Accusations of antisemitism have been weaponized in support of Israel's actions, so much that it seems the 1st amendment itself is in jeopardy. People have lost their livelihoods for speaking out and are attacked, as Ta-Nehasi Coates found out recently. Tenured professors are fired for Instagram posts, and peaceful protesters are expelled from school, or deported or prosecuted – it is today’s red scare. There is certainly antisemitism in Palestinian solidarity movements and in the broader left -- I've seen it myself -- but we have to recognize that taking away the right of people to protest that which should be protested establishes the precedent that speech and assembly are not guaranteed. This will make it easier to suppress future protest movements, which may be very necessary, the way things are going.
And finally, Israel's actions in Palestine ,and the toxified discourse around it, are making it much harder for us to build the kinds of broad coalitions that are necessary to resist the fascist onslaught.
And oh by the way, while all this is going on, real, vicious antisemitism is growing every day, particularly on X, which I refer to as Xitter. Tens of millions of messages every day, leading to real harassment of real Jews. A major party’s presidential candidate threatens that Jews will be blamed if he loses the election. The ADL doesn't seem to have much to say about any of that.
I have a colleague who criticizes me because he thinks that I'm being performative in front of non-Jews, that I'm not taking into account the real concerns Jews have about safety in Israel or antisemitism because I largely have a Christian audience. But to me, the moral issue is clear: genocide is simply wrong - a crime, a sin - no matter what the provocation. It beggars belief that I even have to say it. If the choice is between supporting genocide and ethnic solidarity, then to me it’s not really a choice.
***
Lately I’ve been thinking a lot about the language of “promised land.” The main narrative in the Torah is the exodus from Egypt and the journey across the desert to the Promised Land.
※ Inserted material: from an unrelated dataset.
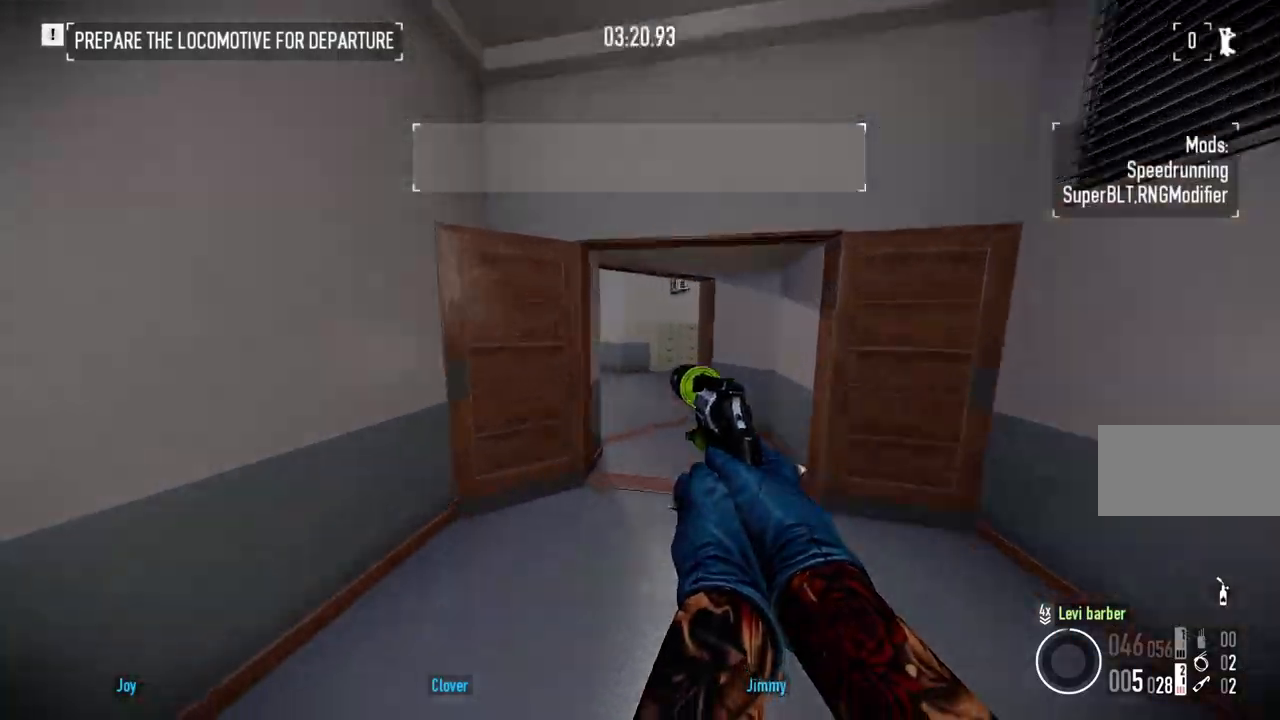
{"keys": ["d", "w"], "mouse": [], "events": [[117, "d", "down"], [233, "shift", "up"], [350, "ctrl", "down"], [467, "ctrl", "up"]]}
The Torah - the five books - ends with Moses dying and the people on cusp of entering the land, and at that moment, in the synagogue we literally, physically roll the Torah scroll back to the beginning and begin again at the story of creation. The Promised Land remains just that – a promise - inchoate and unrealized. The existence of the modern state of Israel has concretized this whole idea so that when we read of the “promised land” we immediately identify it with the contemporary State of Israel. This constricts our ability to think of the term metaphorically - and to imagine something better.
We need to reclaim the idea, or recognize the reality, that we continue to live in exile, and that the promise is yet to be realized. We have to figure out a way forward for Palestinian human rights and self-determination and work to develop a Judaism that does not place Israel at its the center, a Judaism that has not sacrificed its moral power on the altar of Zionism. The path may be long and the future uncertain, but the promised land of equal rights, equal citizenship, and equal justice for all, is in front of us all.